Aveva 25 anni Sana Cheema, pachistana che da sempre viveva a Brescia dove si era integrata talmente bene da decidere di volersi sposare con un uomo italiano. Qualche tempo fa aveva deciso di recarsi nella sua terra natale (per una breve permanenza), in Pakistan, nel distretto di Gujrat dove, però, non hanno preso per niente bene la decisione di convolare a nozze con un ragazzo di origini italiane. Per questo motivo papà e fratello hanno pensato di ucciderla, di sgozzarla poiché non accettavano la sua scelta.

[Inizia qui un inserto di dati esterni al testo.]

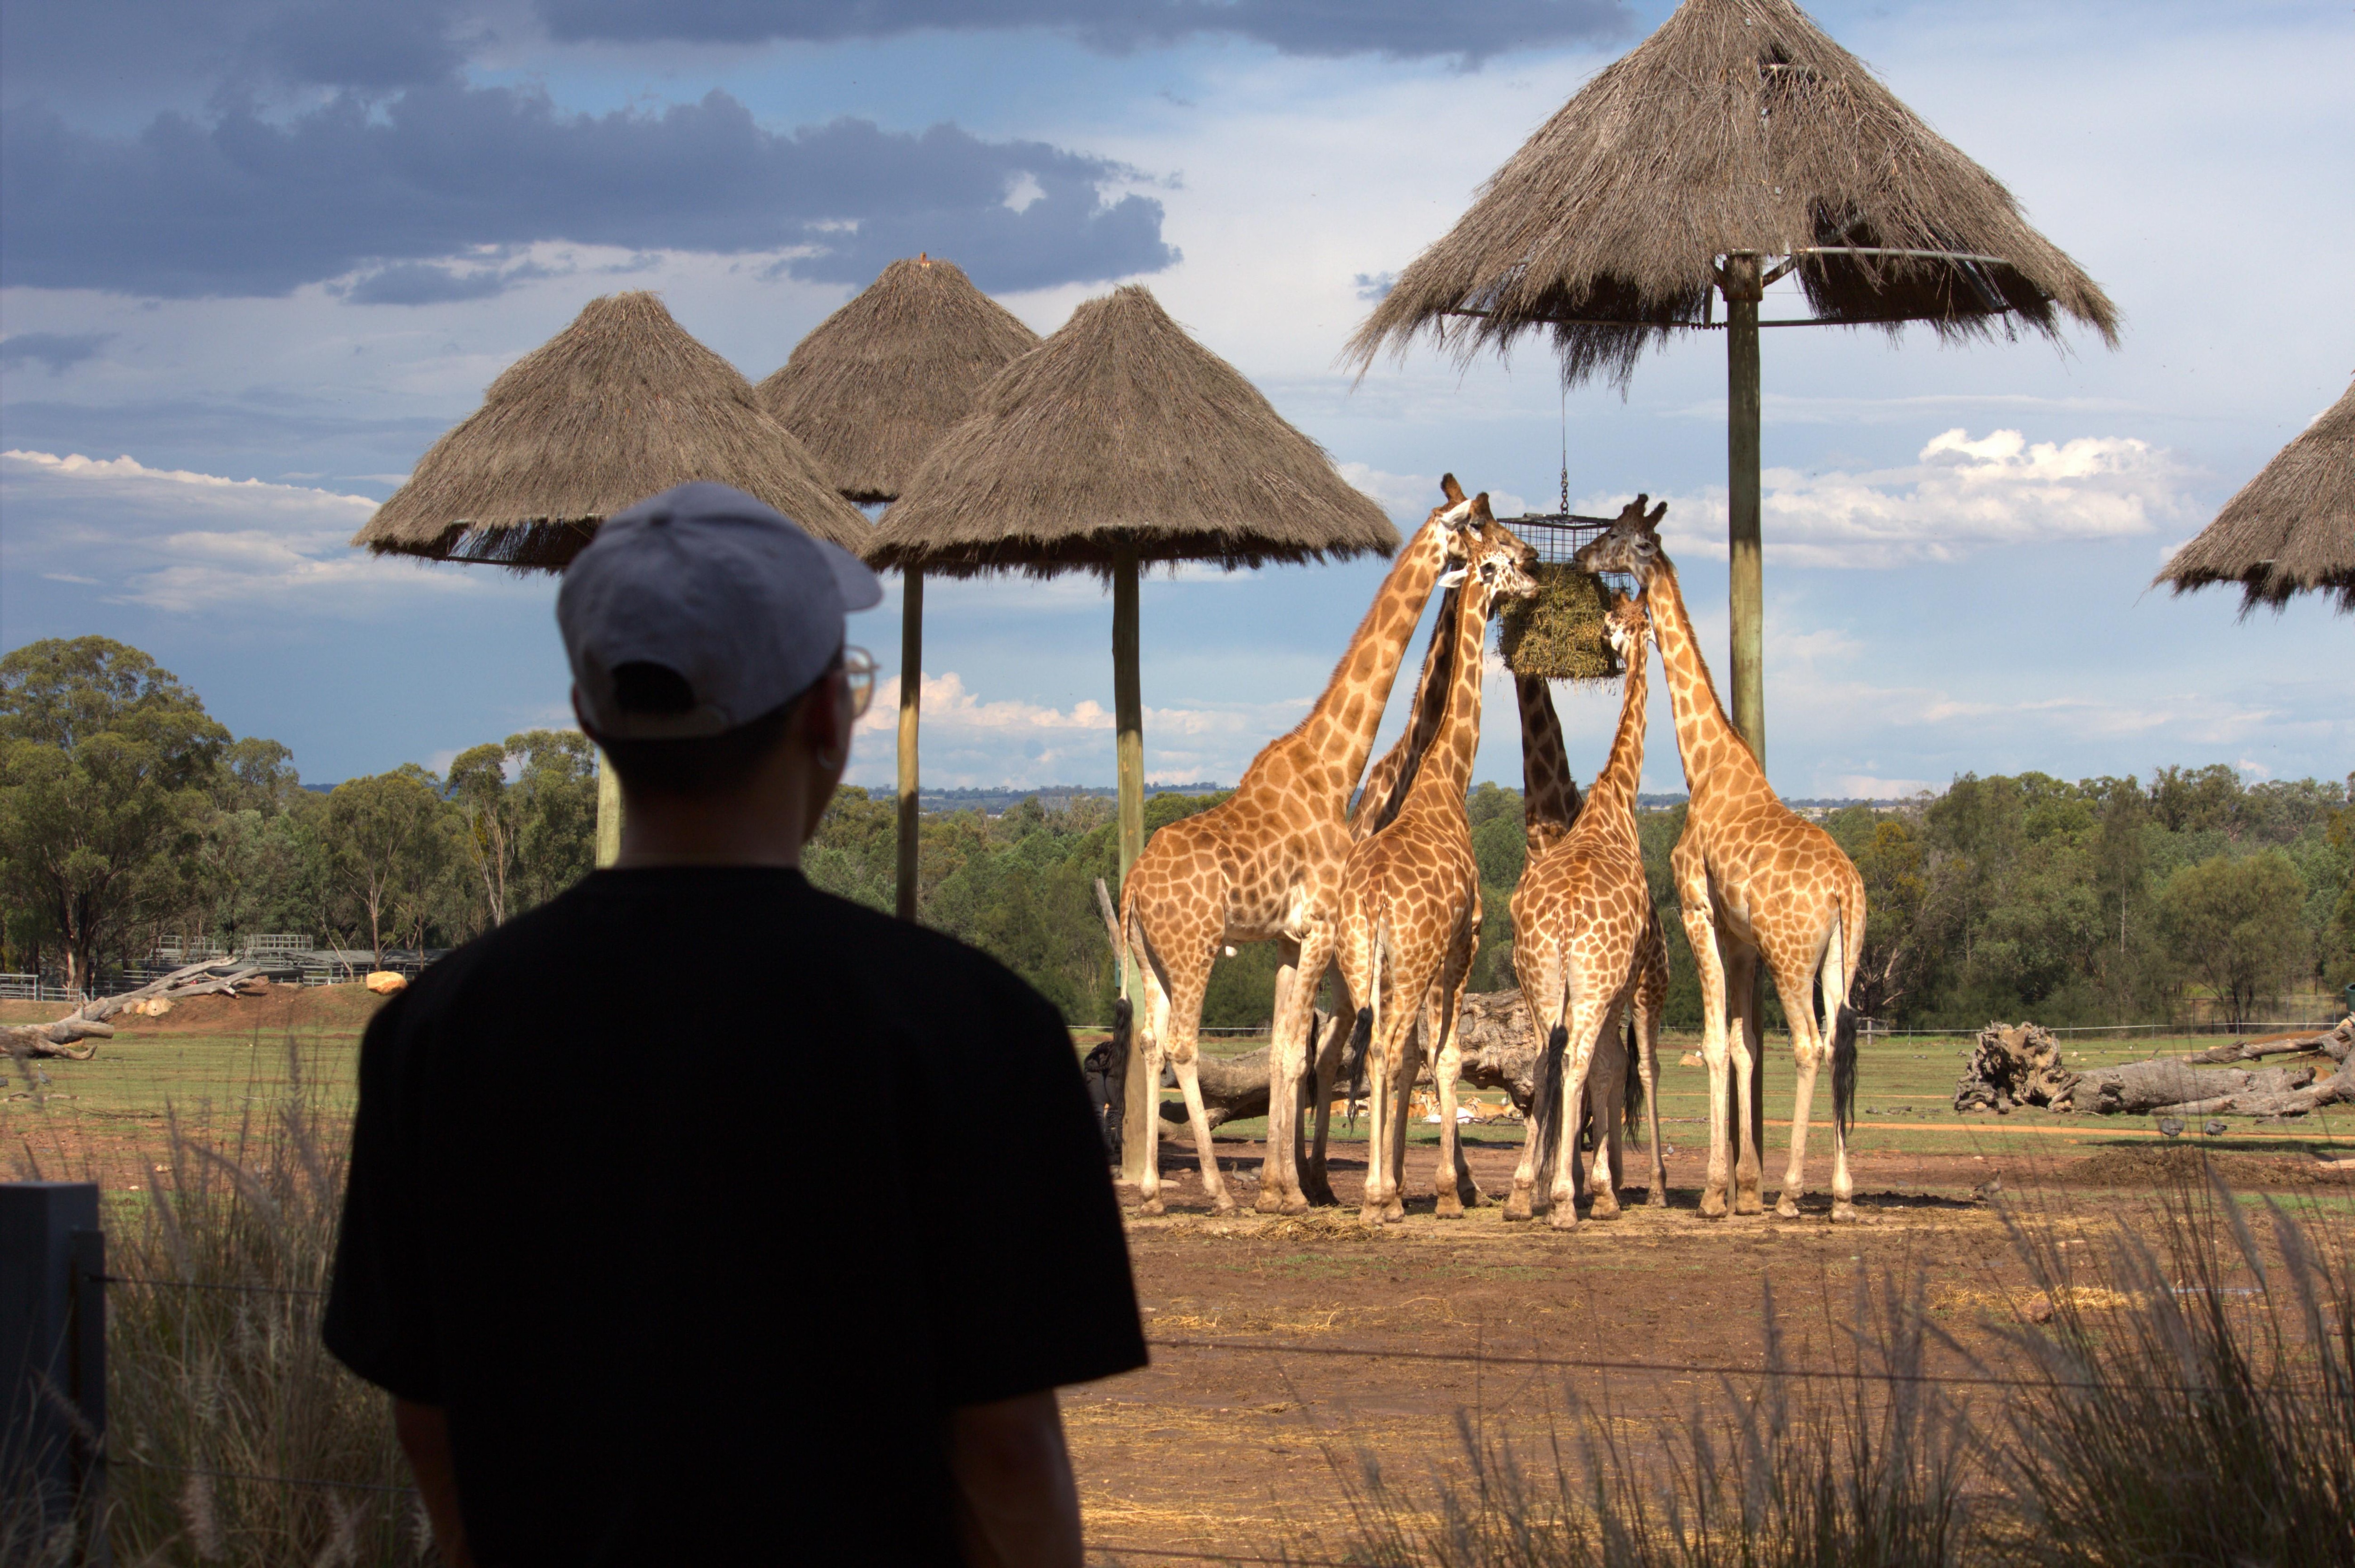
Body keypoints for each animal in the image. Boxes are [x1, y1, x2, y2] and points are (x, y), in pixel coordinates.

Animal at [1116, 482, 1479, 1215]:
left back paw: (1153, 1190)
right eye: (1470, 529)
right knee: (1184, 1043)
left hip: (1151, 956)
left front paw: (1284, 1190)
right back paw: (1217, 1189)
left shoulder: (1288, 936)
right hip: (1197, 948)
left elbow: (1287, 1052)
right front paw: (1287, 1194)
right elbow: (1299, 1053)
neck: (1335, 767)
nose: (1501, 556)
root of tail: (1133, 887)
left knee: (1149, 1039)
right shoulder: (1320, 925)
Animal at [1338, 501, 1535, 1224]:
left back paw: (1379, 1194)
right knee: (1390, 1046)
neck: (1447, 778)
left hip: (1360, 957)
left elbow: (1417, 1058)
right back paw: (1378, 1197)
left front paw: (1418, 1181)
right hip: (1412, 956)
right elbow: (1446, 1057)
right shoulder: (1463, 939)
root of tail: (1370, 899)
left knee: (1372, 1050)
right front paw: (1449, 1189)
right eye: (1502, 559)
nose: (1535, 573)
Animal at [1573, 494, 1865, 1215]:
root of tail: (1845, 889)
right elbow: (1742, 1045)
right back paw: (1842, 1193)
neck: (1705, 767)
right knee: (1840, 1044)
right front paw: (1743, 1186)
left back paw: (1793, 1192)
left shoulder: (1697, 909)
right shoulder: (1739, 938)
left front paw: (1715, 1191)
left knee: (1811, 1045)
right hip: (1841, 956)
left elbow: (1711, 1043)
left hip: (1792, 955)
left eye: (1618, 535)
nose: (1582, 557)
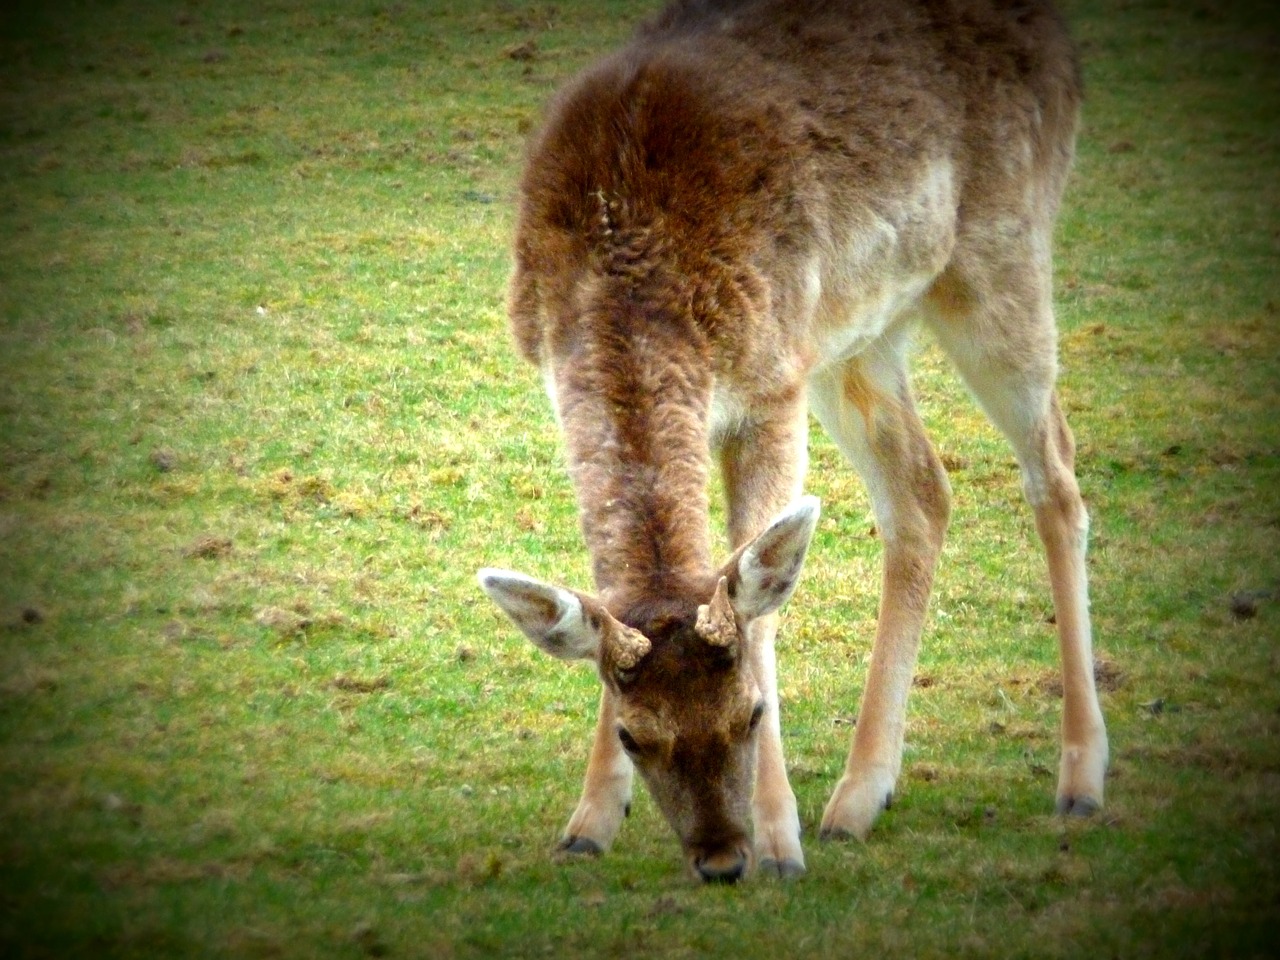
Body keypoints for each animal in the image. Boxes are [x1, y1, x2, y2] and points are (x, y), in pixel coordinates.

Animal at [476, 0, 1105, 885]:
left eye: (752, 712)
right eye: (636, 735)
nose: (720, 859)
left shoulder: (770, 387)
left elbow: (757, 601)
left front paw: (779, 843)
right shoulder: (558, 387)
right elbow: (615, 594)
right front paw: (587, 825)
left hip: (1001, 252)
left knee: (1056, 471)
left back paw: (1080, 781)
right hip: (854, 337)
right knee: (923, 490)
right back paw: (857, 801)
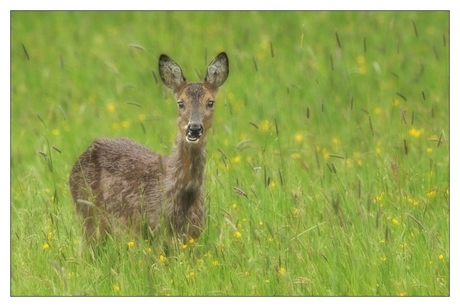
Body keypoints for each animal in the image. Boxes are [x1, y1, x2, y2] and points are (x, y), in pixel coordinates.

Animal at [69, 52, 229, 241]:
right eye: (180, 103)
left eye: (210, 102)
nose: (194, 129)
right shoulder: (151, 233)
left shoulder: (194, 235)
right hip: (87, 216)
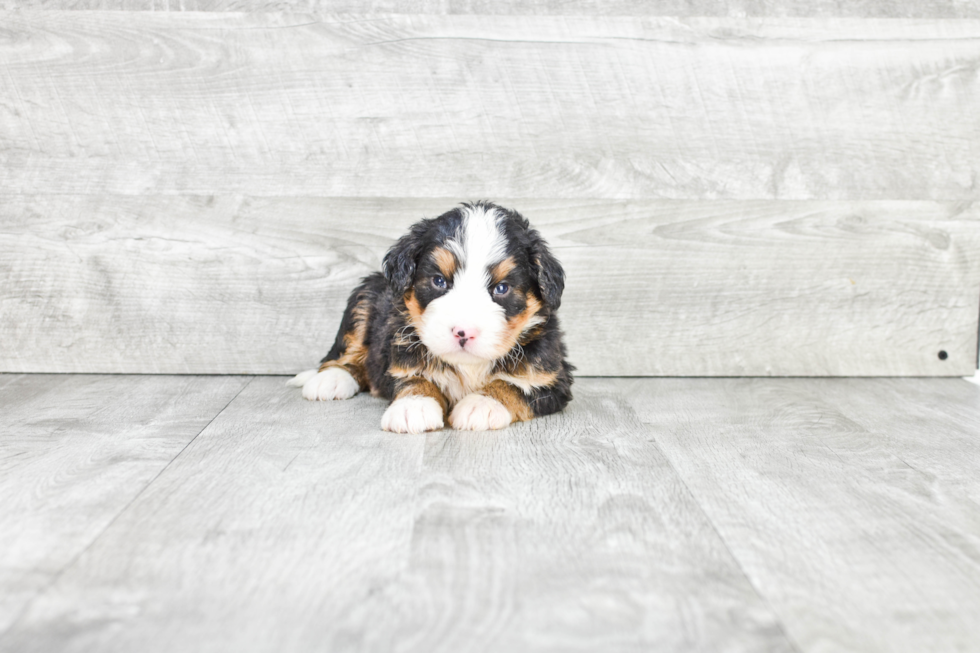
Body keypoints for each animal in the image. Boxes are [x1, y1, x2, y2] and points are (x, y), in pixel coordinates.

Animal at [288, 200, 572, 432]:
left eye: (501, 288)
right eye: (439, 281)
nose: (464, 332)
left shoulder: (551, 377)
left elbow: (513, 385)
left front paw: (482, 404)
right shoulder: (401, 352)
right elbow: (415, 377)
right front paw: (413, 405)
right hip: (365, 295)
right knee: (345, 353)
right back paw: (330, 379)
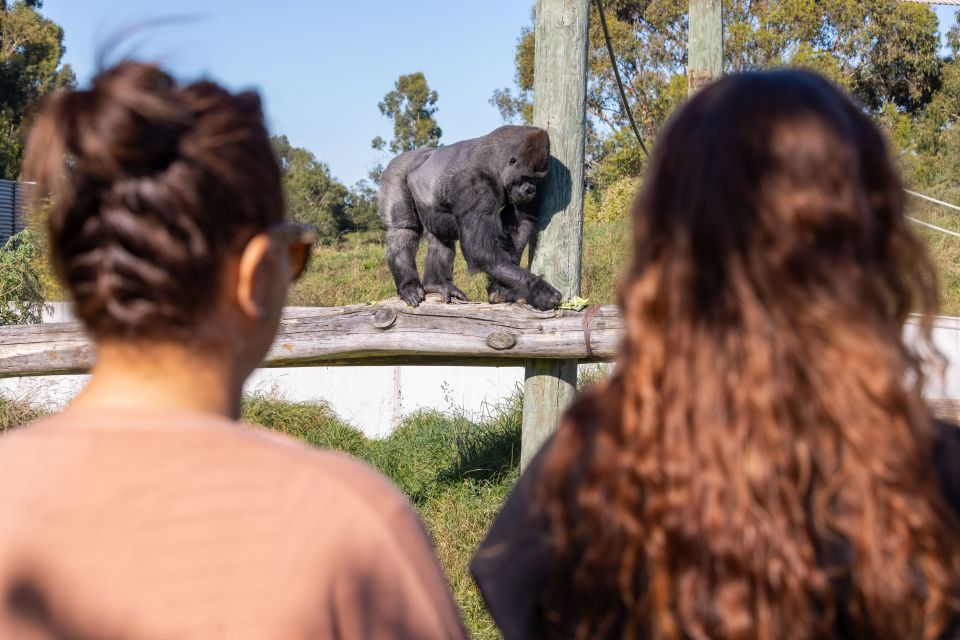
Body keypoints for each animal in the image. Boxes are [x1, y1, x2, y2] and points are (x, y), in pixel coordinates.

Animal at [376, 124, 564, 310]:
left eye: (536, 179)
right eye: (526, 177)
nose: (531, 189)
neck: (495, 161)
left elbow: (519, 225)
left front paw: (501, 290)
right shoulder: (475, 185)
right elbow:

Lei, infatti, era una donna libera che, nonostante il divieto dei suoi familiari, aveva deciso di sposarsi lo stesso. Ora il papà e il fratello di lei sono stati arrestati dalla polizia di Gujrat con l’accusa di omicidio: una vicenda agghiacciante che ha fatto il giro del mondo. La vittima viveva a Brescia, città che era stata già investita dalla vicenda di Hina Saleem, anche lei uccisa perché voleva vivere all’occidentale. Come ricorderete, in quel caso venne prima assassinata e poi sepolta nel giardino davanti a casa.

Questo il commento del leader della Lega Nord Matteo Salvini su questa terribile vicenda:

Povera ragazza, sgozzata dal padre e dal fratello perché voleva semplicemente essere libera. Quanta tristezza, quanta rabbia. In Italia nessuno spazio per chi viene a portare questa “cultura”.